-------- Raw data

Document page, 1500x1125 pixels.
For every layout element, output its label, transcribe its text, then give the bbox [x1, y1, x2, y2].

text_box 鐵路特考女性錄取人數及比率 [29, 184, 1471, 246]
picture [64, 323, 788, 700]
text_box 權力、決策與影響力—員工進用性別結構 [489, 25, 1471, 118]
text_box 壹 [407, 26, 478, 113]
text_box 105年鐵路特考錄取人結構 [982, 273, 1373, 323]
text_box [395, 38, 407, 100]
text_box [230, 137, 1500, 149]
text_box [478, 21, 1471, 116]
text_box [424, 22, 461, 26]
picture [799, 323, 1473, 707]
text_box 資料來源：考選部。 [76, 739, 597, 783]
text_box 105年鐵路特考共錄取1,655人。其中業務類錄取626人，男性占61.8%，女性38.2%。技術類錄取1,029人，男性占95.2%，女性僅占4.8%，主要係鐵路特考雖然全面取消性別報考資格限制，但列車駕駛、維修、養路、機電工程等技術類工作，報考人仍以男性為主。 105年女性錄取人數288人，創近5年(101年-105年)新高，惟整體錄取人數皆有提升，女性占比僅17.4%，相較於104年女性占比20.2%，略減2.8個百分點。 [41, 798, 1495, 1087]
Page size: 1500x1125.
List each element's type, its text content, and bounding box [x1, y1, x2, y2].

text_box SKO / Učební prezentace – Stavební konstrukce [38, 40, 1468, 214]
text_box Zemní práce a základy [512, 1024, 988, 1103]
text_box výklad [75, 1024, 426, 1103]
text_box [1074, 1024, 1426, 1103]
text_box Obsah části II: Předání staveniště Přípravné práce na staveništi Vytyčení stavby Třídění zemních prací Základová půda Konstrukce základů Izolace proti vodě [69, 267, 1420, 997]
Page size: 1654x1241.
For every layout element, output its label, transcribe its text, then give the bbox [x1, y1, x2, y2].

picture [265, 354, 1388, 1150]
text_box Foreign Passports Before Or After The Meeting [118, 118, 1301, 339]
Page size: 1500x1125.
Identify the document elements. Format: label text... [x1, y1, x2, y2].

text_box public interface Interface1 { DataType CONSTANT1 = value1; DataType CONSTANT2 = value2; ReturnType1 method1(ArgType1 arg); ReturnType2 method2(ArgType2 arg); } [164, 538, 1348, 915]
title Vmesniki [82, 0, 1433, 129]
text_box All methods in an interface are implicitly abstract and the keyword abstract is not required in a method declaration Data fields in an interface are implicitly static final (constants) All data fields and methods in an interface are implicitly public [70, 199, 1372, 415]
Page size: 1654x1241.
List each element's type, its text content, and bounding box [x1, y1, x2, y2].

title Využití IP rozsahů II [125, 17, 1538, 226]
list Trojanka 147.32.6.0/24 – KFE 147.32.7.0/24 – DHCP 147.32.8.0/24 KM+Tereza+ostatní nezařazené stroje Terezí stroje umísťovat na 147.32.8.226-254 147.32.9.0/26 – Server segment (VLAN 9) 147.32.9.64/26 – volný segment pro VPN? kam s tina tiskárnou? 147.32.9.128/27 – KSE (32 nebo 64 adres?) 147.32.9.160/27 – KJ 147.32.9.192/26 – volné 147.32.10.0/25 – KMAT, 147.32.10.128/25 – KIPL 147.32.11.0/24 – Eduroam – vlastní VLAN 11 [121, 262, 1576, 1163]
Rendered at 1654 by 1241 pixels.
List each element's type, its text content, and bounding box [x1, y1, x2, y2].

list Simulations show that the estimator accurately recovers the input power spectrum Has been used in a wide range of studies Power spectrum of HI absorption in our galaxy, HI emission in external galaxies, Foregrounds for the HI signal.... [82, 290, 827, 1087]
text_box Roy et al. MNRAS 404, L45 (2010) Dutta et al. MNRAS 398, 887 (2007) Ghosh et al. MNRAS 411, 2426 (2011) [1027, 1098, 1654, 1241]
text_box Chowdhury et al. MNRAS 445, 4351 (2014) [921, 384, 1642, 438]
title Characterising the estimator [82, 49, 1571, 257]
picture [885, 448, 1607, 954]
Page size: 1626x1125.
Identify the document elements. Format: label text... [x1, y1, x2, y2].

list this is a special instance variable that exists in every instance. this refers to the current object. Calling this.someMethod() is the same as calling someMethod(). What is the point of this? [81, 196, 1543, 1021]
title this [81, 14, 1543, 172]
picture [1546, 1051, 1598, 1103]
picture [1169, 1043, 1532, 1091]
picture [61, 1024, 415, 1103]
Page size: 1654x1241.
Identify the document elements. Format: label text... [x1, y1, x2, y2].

----------------

• **Instruction**
Give every non-blank line of the entries above as a JSON list of strings, with one string per line.

• **Exercise response**
[
  "Document page, 1500x1125 pixels.",
  "For every layout element, output its label, transcribe its text, then give the bbox [x1, y1, x2, y2].",
  "text_box 鐵路特考女性錄取人數及比率 [29, 184, 1471, 246]",
  "picture [64, 323, 788, 700]",
  "text_box 權力、決策與影響力—員工進用性別結構 [489, 25, 1471, 118]",
  "text_box 壹 [407, 26, 478, 113]",
  "text_box 105年鐵路特考錄取人結構 [982, 273, 1373, 323]",
  "text_box [395, 38, 407, 100]",
  "text_box [230, 137, 1500, 149]",
  "text_box [478, 21, 1471, 116]",
  "text_box [424, 22, 461, 26]",
  "picture [799, 323, 1473, 707]",
  "text_box 資料來源：考選部。 [76, 739, 597, 783]",
  "text_box 105年鐵路特考共錄取1,655人。其中業務類錄取626人，男性占61.8%，女性38.2%。技術類錄取1,029人，男性占95.2%，女性僅占4.8%，主要係鐵路特考雖然全面取消性別報考資格限制，但列車駕駛、維修、養路、機電工程等技術類工作，報考人仍以男性為主。 105年女性錄取人數288人，創近5年(101年-105年)新高，惟整體錄取人數皆有提升，女性占比僅17.4%，相較於104年女性占比20.2%，略減2.8個百分點。 [41, 798, 1495, 1087]",
  "Page size: 1500x1125.",
  "List each element's type, its text content, and bounding box [x1, y1, x2, y2].",
  "text_box SKO / Učební prezentace – Stavební konstrukce [38, 40, 1468, 214]",
  "text_box Zemní práce a základy [512, 1024, 988, 1103]",
  "text_box výklad [75, 1024, 426, 1103]",
  "text_box [1074, 1024, 1426, 1103]",
  "text_box Obsah části II: Předání staveniště Přípravné práce na staveništi Vytyčení stavby Třídění zemních prací Základová půda Konstrukce základů Izolace proti vodě [69, 267, 1420, 997]",
  "Page size: 1654x1241.",
  "For every layout element, output its label, transcribe its text, then give the bbox [x1, y1, x2, y2].",
  "picture [265, 354, 1388, 1150]",
  "text_box Foreign Passports Before Or After The Meeting [118, 118, 1301, 339]",
  "Page size: 1500x1125.",
  "Identify the document elements. Format: label text... [x1, y1, x2, y2].",
  "text_box public interface Interface1 { DataType CONSTANT1 = value1; DataType CONSTANT2 = value2; ReturnType1 method1(ArgType1 arg); ReturnType2 method2(ArgType2 arg); } [164, 538, 1348, 915]",
  "title Vmesniki [82, 0, 1433, 129]",
  "text_box All methods in an interface are implicitly abstract and the keyword abstract is not required in a method declaration Data fields in an interface are implicitly static final (constants) All data fields and methods in an interface are implicitly public [70, 199, 1372, 415]",
  "Page size: 1654x1241.",
  "List each element's type, its text content, and bounding box [x1, y1, x2, y2].",
  "title Využití IP rozsahů II [125, 17, 1538, 226]",
  "list Trojanka 147.32.6.0/24 – KFE 147.32.7.0/24 – DHCP 147.32.8.0/24 KM+Tereza+ostatní nezařazené stroje Terezí stroje umísťovat na 147.32.8.226-254 147.32.9.0/26 – Server segment (VLAN 9) 147.32.9.64/26 – volný segment pro VPN? kam s tina tiskárnou? 147.32.9.128/27 – KSE (32 nebo 64 adres?) 147.32.9.160/27 – KJ 147.32.9.192/26 – volné 147.32.10.0/25 – KMAT, 147.32.10.128/25 – KIPL 147.32.11.0/24 – Eduroam – vlastní VLAN 11 [121, 262, 1576, 1163]",
  "Rendered at 1654 by 1241 pixels.",
  "List each element's type, its text content, and bounding box [x1, y1, x2, y2].",
  "list Simulations show that the estimator accurately recovers the input power spectrum Has been used in a wide range of studies Power spectrum of HI absorption in our galaxy, HI emission in external galaxies, Foregrounds for the HI signal.... [82, 290, 827, 1087]",
  "text_box Roy et al. MNRAS 404, L45 (2010) Dutta et al. MNRAS 398, 887 (2007) Ghosh et al. MNRAS 411, 2426 (2011) [1027, 1098, 1654, 1241]",
  "text_box Chowdhury et al. MNRAS 445, 4351 (2014) [921, 384, 1642, 438]",
  "title Characterising the estimator [82, 49, 1571, 257]",
  "picture [885, 448, 1607, 954]",
  "Page size: 1626x1125.",
  "Identify the document elements. Format: label text... [x1, y1, x2, y2].",
  "list this is a special instance variable that exists in every instance. this refers to the current object. Calling this.someMethod() is the same as calling someMethod(). What is the point of this? [81, 196, 1543, 1021]",
  "title this [81, 14, 1543, 172]",
  "picture [1546, 1051, 1598, 1103]",
  "picture [1169, 1043, 1532, 1091]",
  "picture [61, 1024, 415, 1103]",
  "Page size: 1654x1241.",
  "Identify the document elements. Format: label text... [x1, y1, x2, y2]."
]